*Action item:* Could you return every record below word for word, leaving out the pictures?

*Material provided:*
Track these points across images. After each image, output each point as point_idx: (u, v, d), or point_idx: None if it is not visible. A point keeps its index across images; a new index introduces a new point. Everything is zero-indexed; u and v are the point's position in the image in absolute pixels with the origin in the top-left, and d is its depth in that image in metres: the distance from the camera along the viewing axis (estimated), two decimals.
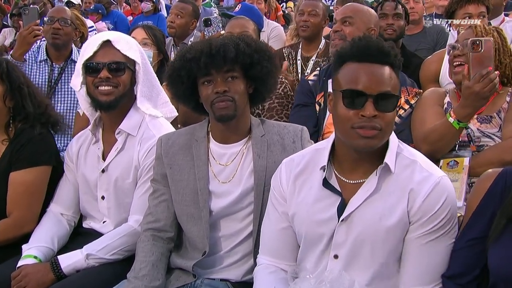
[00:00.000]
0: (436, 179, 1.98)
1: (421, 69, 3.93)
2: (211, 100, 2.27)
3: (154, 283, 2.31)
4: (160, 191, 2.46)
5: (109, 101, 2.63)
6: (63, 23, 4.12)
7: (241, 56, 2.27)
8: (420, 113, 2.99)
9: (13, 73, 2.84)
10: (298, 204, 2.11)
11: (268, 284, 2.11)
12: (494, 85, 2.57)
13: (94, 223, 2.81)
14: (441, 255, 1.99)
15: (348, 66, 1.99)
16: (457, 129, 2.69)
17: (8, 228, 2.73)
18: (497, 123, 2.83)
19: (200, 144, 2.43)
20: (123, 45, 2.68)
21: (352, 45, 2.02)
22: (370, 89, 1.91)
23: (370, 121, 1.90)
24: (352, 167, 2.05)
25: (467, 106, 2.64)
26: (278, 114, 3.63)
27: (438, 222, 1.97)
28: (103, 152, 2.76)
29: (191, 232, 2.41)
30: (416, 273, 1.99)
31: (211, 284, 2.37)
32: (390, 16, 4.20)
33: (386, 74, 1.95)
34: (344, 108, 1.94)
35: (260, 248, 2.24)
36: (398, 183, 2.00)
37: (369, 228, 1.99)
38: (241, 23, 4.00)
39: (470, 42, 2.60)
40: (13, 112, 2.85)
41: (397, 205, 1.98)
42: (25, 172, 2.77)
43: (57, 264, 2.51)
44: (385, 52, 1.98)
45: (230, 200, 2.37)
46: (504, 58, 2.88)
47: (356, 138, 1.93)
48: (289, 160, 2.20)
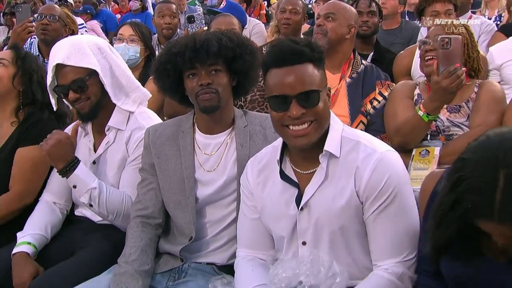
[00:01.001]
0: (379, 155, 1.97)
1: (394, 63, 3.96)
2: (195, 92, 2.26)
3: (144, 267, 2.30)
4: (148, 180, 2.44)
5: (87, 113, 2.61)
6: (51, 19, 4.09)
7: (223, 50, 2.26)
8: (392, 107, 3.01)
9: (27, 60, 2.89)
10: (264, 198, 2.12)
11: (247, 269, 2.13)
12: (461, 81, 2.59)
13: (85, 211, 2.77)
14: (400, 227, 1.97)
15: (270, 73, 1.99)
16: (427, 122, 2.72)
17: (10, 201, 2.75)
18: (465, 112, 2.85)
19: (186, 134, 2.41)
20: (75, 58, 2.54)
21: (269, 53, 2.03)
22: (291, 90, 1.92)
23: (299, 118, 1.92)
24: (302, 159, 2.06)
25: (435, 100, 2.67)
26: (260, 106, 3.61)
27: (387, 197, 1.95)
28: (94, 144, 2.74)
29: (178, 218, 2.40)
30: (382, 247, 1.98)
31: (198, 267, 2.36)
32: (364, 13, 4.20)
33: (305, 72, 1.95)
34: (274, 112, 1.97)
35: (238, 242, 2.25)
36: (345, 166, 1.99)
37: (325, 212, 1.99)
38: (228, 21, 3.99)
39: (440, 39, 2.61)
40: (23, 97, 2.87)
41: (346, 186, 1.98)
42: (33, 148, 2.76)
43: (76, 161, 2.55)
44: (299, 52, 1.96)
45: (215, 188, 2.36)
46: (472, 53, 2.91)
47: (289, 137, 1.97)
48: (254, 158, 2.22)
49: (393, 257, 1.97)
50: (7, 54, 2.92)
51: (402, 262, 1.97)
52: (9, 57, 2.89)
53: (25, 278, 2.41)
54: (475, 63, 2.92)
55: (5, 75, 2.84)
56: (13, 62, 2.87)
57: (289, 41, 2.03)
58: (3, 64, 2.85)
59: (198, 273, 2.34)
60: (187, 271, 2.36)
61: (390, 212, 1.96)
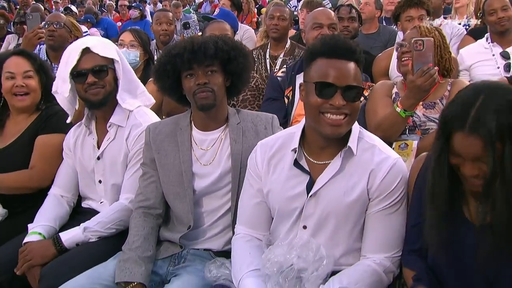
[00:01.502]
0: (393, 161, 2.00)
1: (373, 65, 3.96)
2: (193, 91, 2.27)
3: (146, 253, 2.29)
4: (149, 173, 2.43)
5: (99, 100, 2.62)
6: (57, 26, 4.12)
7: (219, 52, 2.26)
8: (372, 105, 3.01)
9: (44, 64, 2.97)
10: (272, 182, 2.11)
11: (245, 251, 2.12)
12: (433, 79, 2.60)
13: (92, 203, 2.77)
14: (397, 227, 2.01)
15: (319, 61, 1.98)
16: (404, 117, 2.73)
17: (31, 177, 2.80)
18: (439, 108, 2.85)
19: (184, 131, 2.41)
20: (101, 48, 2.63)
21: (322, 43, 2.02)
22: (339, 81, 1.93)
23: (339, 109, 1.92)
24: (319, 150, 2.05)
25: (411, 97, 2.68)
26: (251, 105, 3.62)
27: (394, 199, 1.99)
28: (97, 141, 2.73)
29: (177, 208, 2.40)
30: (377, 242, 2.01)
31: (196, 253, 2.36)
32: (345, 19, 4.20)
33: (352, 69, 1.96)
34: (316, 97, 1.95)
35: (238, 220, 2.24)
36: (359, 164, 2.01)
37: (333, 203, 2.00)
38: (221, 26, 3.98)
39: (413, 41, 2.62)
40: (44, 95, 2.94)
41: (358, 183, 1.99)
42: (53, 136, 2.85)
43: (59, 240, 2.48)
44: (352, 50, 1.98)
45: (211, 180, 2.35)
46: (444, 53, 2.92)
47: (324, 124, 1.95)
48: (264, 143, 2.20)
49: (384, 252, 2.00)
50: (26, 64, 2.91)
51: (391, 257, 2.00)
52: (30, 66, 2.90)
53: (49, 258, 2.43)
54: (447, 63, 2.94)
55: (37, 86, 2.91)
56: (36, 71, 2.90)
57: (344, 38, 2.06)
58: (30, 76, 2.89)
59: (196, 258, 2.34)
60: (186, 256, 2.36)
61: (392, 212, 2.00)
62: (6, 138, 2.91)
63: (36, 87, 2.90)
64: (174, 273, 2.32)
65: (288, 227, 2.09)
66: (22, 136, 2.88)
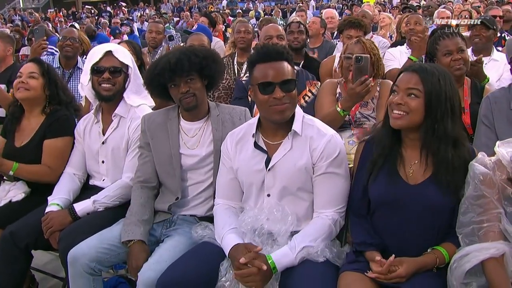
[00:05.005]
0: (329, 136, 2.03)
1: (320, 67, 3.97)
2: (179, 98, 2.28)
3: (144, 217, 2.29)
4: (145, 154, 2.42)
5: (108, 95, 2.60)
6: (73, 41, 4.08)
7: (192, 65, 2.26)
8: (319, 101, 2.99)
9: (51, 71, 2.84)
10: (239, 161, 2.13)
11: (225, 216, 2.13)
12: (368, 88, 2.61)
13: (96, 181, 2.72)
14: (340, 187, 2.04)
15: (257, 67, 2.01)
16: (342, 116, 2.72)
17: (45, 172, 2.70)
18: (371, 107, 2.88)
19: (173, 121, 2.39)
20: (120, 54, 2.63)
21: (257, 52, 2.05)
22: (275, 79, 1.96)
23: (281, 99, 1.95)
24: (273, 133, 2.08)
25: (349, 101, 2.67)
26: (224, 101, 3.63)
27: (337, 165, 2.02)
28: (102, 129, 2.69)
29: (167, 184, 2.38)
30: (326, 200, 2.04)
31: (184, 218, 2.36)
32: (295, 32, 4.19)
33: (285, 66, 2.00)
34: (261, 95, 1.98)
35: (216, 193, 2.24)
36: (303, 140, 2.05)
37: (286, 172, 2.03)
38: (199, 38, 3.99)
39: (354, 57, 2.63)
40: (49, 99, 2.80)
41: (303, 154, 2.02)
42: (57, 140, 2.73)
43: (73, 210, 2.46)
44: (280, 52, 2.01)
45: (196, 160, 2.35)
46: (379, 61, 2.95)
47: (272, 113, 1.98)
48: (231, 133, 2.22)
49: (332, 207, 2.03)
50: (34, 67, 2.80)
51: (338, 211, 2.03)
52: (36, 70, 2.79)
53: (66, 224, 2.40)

*Exercise response:*
Track these points across images. After each image, output each point as point_idx: (u, v, d), or point_idx: None if it is not visible. A point keeps its index across images; a new index introduces a new point. Everything is zero-indexed; u and v are the point's position in the image in absolute pixels with the origin in the top-left, and d is its depth in that image in metres: the distance from the camera along the viewing axis (estimated), two decimals.
[00:00.000]
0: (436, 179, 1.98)
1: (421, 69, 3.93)
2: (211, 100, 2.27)
3: (154, 283, 2.31)
4: (160, 191, 2.46)
5: (109, 101, 2.63)
6: (63, 23, 4.12)
7: (241, 56, 2.27)
8: (420, 113, 2.99)
9: (13, 73, 2.84)
10: (298, 204, 2.11)
11: (268, 284, 2.11)
12: (494, 85, 2.57)
13: (94, 223, 2.81)
14: (441, 255, 1.99)
15: (348, 66, 1.99)
16: (457, 129, 2.69)
17: (8, 228, 2.73)
18: (497, 123, 2.83)
19: (200, 144, 2.43)
20: (123, 45, 2.68)
21: (352, 45, 2.02)
22: (370, 89, 1.91)
23: (370, 121, 1.90)
24: (352, 167, 2.05)
25: (467, 106, 2.64)
26: (278, 114, 3.63)
27: (438, 222, 1.97)
28: (103, 152, 2.76)
29: (191, 232, 2.41)
30: (416, 273, 1.99)
31: (211, 284, 2.37)
32: (390, 16, 4.20)
33: (386, 74, 1.95)
34: (344, 108, 1.94)
35: (260, 248, 2.24)
36: (398, 183, 2.00)
37: (369, 228, 1.99)
38: (241, 23, 4.00)
39: (470, 42, 2.60)
40: (13, 112, 2.85)
41: (397, 205, 1.98)
42: (25, 172, 2.77)
43: (57, 264, 2.51)
44: (385, 52, 1.98)
45: (230, 200, 2.37)
46: (504, 58, 2.88)
47: (356, 138, 1.93)
48: (289, 160, 2.20)
[00:01.001]
0: (379, 155, 1.97)
1: (394, 63, 3.96)
2: (195, 92, 2.26)
3: (144, 267, 2.30)
4: (148, 180, 2.44)
5: (87, 113, 2.61)
6: (51, 19, 4.09)
7: (223, 50, 2.26)
8: (392, 107, 3.01)
9: (27, 60, 2.89)
10: (264, 198, 2.12)
11: (247, 269, 2.13)
12: (461, 81, 2.59)
13: (85, 211, 2.77)
14: (400, 227, 1.97)
15: (270, 73, 1.99)
16: (427, 122, 2.72)
17: (10, 201, 2.75)
18: (465, 112, 2.85)
19: (186, 134, 2.41)
20: (75, 58, 2.54)
21: (269, 53, 2.03)
22: (291, 90, 1.92)
23: (299, 118, 1.92)
24: (302, 159, 2.06)
25: (435, 100, 2.67)
26: (260, 106, 3.61)
27: (387, 197, 1.95)
28: (94, 144, 2.74)
29: (178, 218, 2.40)
30: (382, 247, 1.98)
31: (198, 267, 2.36)
32: (364, 13, 4.20)
33: (305, 72, 1.95)
34: (274, 112, 1.97)
35: (238, 242, 2.25)
36: (345, 166, 1.99)
37: (325, 212, 1.99)
38: (228, 21, 3.99)
39: (440, 39, 2.61)
40: (23, 97, 2.87)
41: (346, 186, 1.98)
42: (33, 148, 2.76)
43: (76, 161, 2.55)
44: (299, 52, 1.96)
45: (215, 188, 2.36)
46: (472, 53, 2.91)
47: (289, 137, 1.97)
48: (254, 158, 2.22)
49: (393, 257, 1.97)
50: (7, 54, 2.92)
51: (402, 262, 1.97)
52: (9, 57, 2.89)
53: (25, 278, 2.41)
54: (475, 63, 2.92)
55: (5, 75, 2.84)
56: (13, 62, 2.87)
57: (289, 41, 2.03)
58: (3, 64, 2.85)
59: (198, 273, 2.34)
60: (187, 271, 2.36)
61: (390, 212, 1.96)
[00:01.502]
0: (393, 161, 2.00)
1: (373, 65, 3.96)
2: (193, 91, 2.27)
3: (146, 253, 2.29)
4: (149, 173, 2.43)
5: (99, 100, 2.62)
6: (57, 26, 4.12)
7: (219, 52, 2.26)
8: (372, 105, 3.01)
9: (44, 64, 2.97)
10: (272, 182, 2.11)
11: (245, 251, 2.12)
12: (433, 79, 2.60)
13: (92, 203, 2.77)
14: (397, 227, 2.01)
15: (319, 61, 1.98)
16: (404, 117, 2.73)
17: (31, 177, 2.80)
18: (439, 108, 2.85)
19: (184, 131, 2.41)
20: (101, 48, 2.63)
21: (322, 43, 2.02)
22: (339, 81, 1.93)
23: (339, 109, 1.92)
24: (319, 150, 2.05)
25: (411, 97, 2.68)
26: (251, 105, 3.62)
27: (394, 199, 1.99)
28: (97, 141, 2.73)
29: (177, 208, 2.40)
30: (377, 242, 2.01)
31: (196, 253, 2.36)
32: (345, 19, 4.20)
33: (352, 69, 1.96)
34: (316, 97, 1.95)
35: (238, 220, 2.24)
36: (359, 164, 2.01)
37: (333, 203, 2.00)
38: (221, 26, 3.98)
39: (413, 41, 2.62)
40: (44, 95, 2.94)
41: (358, 183, 1.99)
42: (53, 136, 2.85)
43: (59, 240, 2.48)
44: (352, 50, 1.98)
45: (211, 180, 2.35)
46: (444, 53, 2.92)
47: (324, 124, 1.95)
48: (264, 143, 2.20)
49: (384, 252, 2.00)
50: (26, 64, 2.91)
51: (391, 257, 2.00)
52: (30, 66, 2.90)
53: (49, 258, 2.43)
54: (447, 63, 2.94)
55: (37, 86, 2.91)
56: (36, 71, 2.90)
57: (344, 38, 2.06)
58: (30, 76, 2.89)
59: (196, 258, 2.34)
60: (186, 256, 2.36)
61: (392, 212, 2.00)
62: (6, 138, 2.91)
63: (36, 87, 2.90)
64: (174, 273, 2.32)
65: (288, 227, 2.09)
66: (22, 136, 2.88)
[00:05.005]
0: (329, 136, 2.03)
1: (320, 67, 3.97)
2: (179, 98, 2.28)
3: (144, 217, 2.29)
4: (145, 154, 2.42)
5: (108, 95, 2.60)
6: (73, 41, 4.08)
7: (192, 65, 2.26)
8: (319, 101, 2.99)
9: (51, 71, 2.84)
10: (239, 161, 2.13)
11: (225, 216, 2.13)
12: (368, 88, 2.61)
13: (96, 181, 2.72)
14: (340, 187, 2.04)
15: (257, 67, 2.01)
16: (342, 116, 2.72)
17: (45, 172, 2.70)
18: (371, 107, 2.88)
19: (173, 121, 2.39)
20: (120, 54, 2.63)
21: (257, 52, 2.05)
22: (275, 79, 1.96)
23: (281, 99, 1.95)
24: (273, 133, 2.08)
25: (349, 101, 2.67)
26: (224, 101, 3.63)
27: (337, 165, 2.02)
28: (102, 129, 2.69)
29: (167, 184, 2.38)
30: (326, 200, 2.04)
31: (184, 218, 2.36)
32: (295, 32, 4.19)
33: (285, 66, 2.00)
34: (261, 95, 1.98)
35: (216, 193, 2.24)
36: (303, 140, 2.05)
37: (286, 172, 2.03)
38: (199, 38, 3.99)
39: (354, 57, 2.63)
40: (49, 99, 2.80)
41: (303, 154, 2.02)
42: (57, 140, 2.73)
43: (73, 210, 2.46)
44: (280, 52, 2.01)
45: (196, 160, 2.35)
46: (379, 61, 2.95)
47: (272, 113, 1.98)
48: (231, 133, 2.22)
49: (332, 207, 2.03)
50: (34, 67, 2.80)
51: (338, 211, 2.03)
52: (36, 70, 2.79)
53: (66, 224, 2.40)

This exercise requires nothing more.